Efficacy and safety of LY3298176 in patients with type 2 diabetes

A Phase II clinical trial focused on LY3298176, a novel intervention for type 2 diabetes. LY3298176 is both a glucose-dependent insulinotropic polypeptide (GIP) and a glucagon-like peptide-1 (GLP-1) receptor agonist.

A Phase II clinical trial focused on LY3298176, a novel intervention for type 2 diabetes. LY3298176 is both a glucose-dependent insulinotropic polypeptide (GIP) and a glucagon-like peptide-1 (GLP-1) receptor agonist. Researchers wondered how stimulating both of those receptors with LY3298176 would compare with stimulating just the GLP-1 receptors with dulaglutide or with placebo. The study randomized participants—adults with poor control of their type 2 diabetes—into six different treatment groups.
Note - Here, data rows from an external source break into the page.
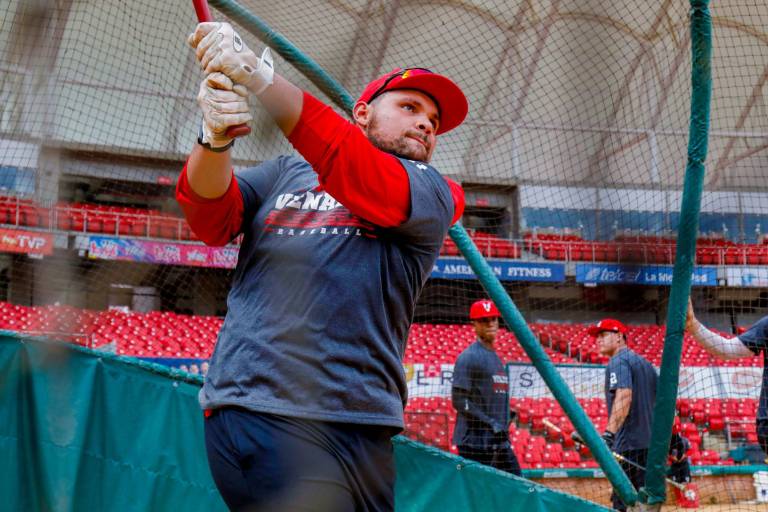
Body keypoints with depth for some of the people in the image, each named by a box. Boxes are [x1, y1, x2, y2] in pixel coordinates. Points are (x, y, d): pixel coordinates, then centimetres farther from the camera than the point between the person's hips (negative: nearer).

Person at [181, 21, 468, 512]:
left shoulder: (432, 193, 12)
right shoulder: (286, 172, 19)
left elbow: (373, 184, -9)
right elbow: (209, 218, 4)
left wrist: (263, 79, -20)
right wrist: (216, 136, -18)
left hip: (358, 424, 1)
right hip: (257, 409, -1)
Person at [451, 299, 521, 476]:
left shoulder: (497, 357, 20)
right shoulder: (468, 357, -8)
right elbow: (459, 401, -15)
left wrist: (504, 426, 10)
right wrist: (491, 424, -17)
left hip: (500, 440, 9)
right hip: (475, 441, -9)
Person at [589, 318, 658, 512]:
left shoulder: (618, 361, -6)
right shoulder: (645, 363, 22)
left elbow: (624, 396, -22)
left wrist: (609, 433, -32)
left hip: (628, 445, -9)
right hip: (652, 444, 10)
Patients were assigned to receive one of four doses of LY3298176, to dulaglutide, or to placebo for a period of 26 weeks. Treatment was delivered subcutaneously once per week. The primary efficacy endpoint was change in HbA1c level from baseline in all participants who received at least one dose of the study drug and had at least one post-baseline measurement of any outcome. In the LY3298176 group, change in HbA1c increased with dosage level, with 33–90% of those patients lowering their HbA1c to below 7 and 15–82% bringing it down to at least 6.5. By comparison, 52% of the dulaglutide patients and 12% of controls achieved HbA1c of 7, while 39% and 2% achieved HbA1c of 6.5 or lower. The results indicate that LY3298176 demonstrated meaningfully better glucose control than dulaglutide, with an acceptable safety and tolerability profile. Thus, the investigators believe combined GIP and GLP-1 receptor stimulation might offer a new therapeutic option for treating type 2 diabetes.